Comme à l’habitude, le FIBD se retrouve au carrefour de ces tensions et a pour objectif, comme chaque année, d’user de la souplesse de Simone Biles pour contenter au mieux les exigences des partenaires, des éditeurs, des auteurs et du public pour faire rayonner le 9e art et, accessoirement, la structure organisatrice souvent décriée — 9e Art+ — dont le mandat est en pourparlers de reconduction cette année.
Impasse sur le dernier né de Bastien Vivès
De fait, la sélection d’albums taxée depuis plusieurs années d’être trop « pointue » s’ouvre davantage vers des titres considérés comme plus grand public, tandis qu’un œil sur la composition des jurys confirme la part belle faite aux « créateurs de contenus » au détriment des spécialistes du domaine.
Anticipant toutes polémiques, la compétition a sans surprise fait l’impasse sur le dernier né de Bastien “Gargamel” Vivès inévitablement absent, et par ricochet sur son éditeur Charlotte, boudé alors qu’il nous est enfin donné l’occasion de lire le génial travail du météorite italien Andrea Pazienza, mélange de Tanino Liberatore et Crumb, qui, 30 ans après sa mort précoce, se montre toujours aussi explosif et inapte à tout lissage rétrospectif.
Focus sur la carrière de l’auteur de Tamara Drewe
Laissons donc les spéculations sur le palmarès pour se concentrer sur les expositions avec, à tout seigneur tout honneur, un focus sur la carrière de la dernière lauréate du Grand Prix, Posy Simmonds, révélée notamment par sa variation flaubertienne Gemma Bovery et par l’incisive Tamara Drewe.
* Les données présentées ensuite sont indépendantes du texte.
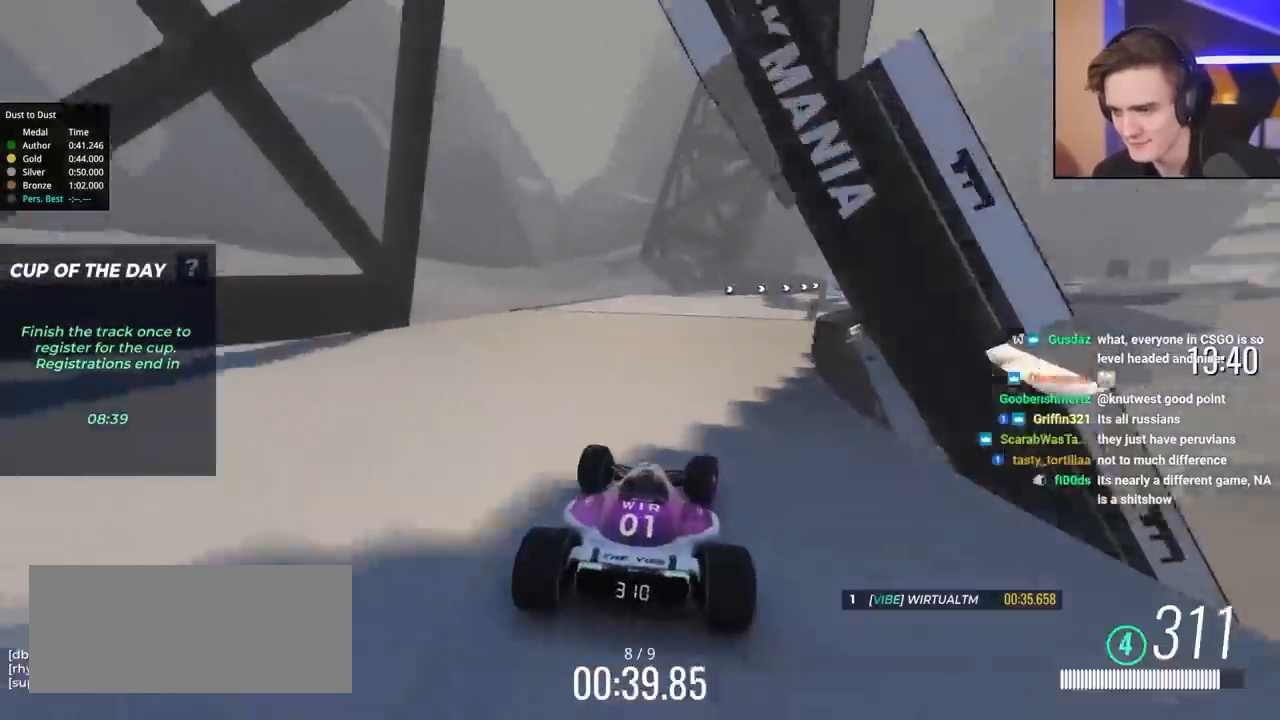
{"keys": ["right", "up"], "events": [[117, "right", "up"], [217, "right", "down"]]}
Entre livre illustré et bande dessinée, ses œuvres justifient pour une fois pleinement leur appellation de « roman graphique », tant les deux formes écrite et dessinée cohabitent chez elle harmonieusement.
Derrière un dessin d’une grande lisibilité, Simmonds n’a pas son pareil pour scruter et moquer l’habitus des microcosmes littéraires, artistiques, universitaires ou bohèmes, pris dans les éternels jeux de pouvoir, de séduction et de petites lâchetés, faisant d’elle une vraie rebelle en tweed.
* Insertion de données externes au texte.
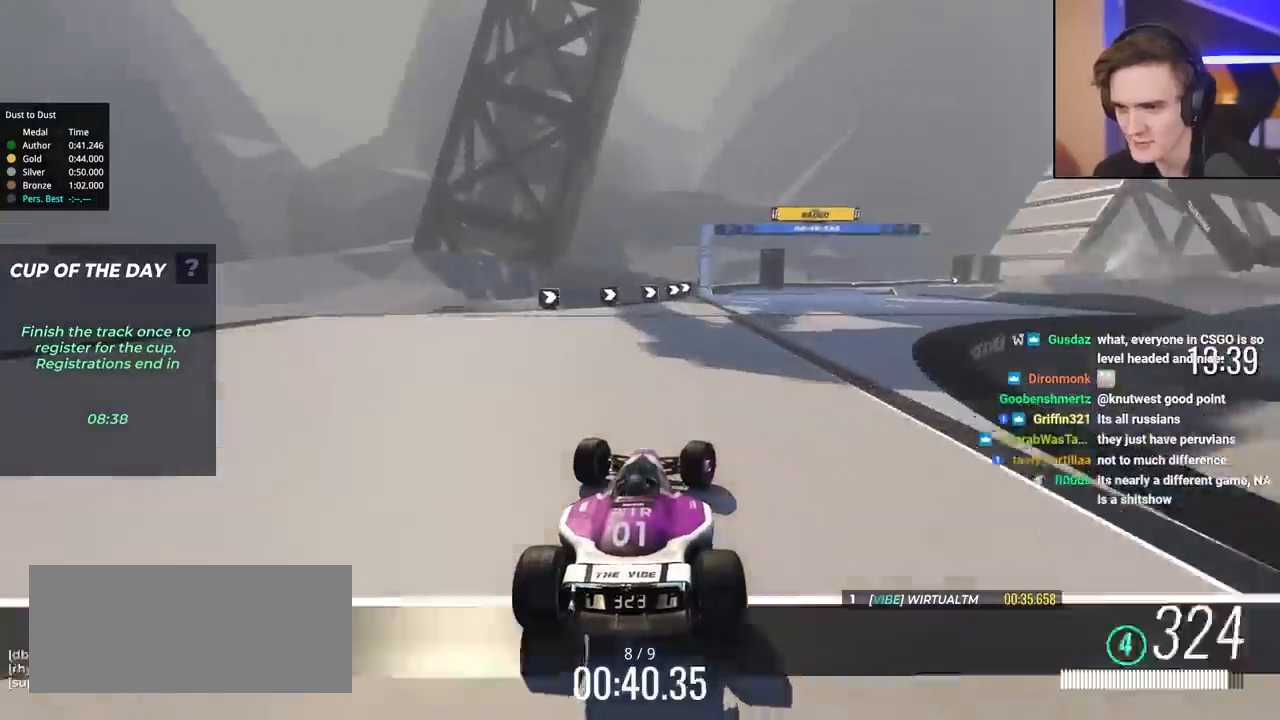
{"keys": ["right", "up"], "events": []}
Côté manga, le FIBD a mis le paquet avec trois pointures dans leur genre respectif. Alors que Lovecraft est tombé dans le domaine public, Gou Tanabe s’est attelé à mettre en image l’auteur réputé inadaptable. À grand renfort d’encre de Chine, les pages gluantes de noir, l’auteur est l’un des rares à restituer l’ambiance poisseuse du misanthrope de Providence, même s’il reste difficile d’oublier le génie de Breccia en matière d’« indicible » lovecraftien.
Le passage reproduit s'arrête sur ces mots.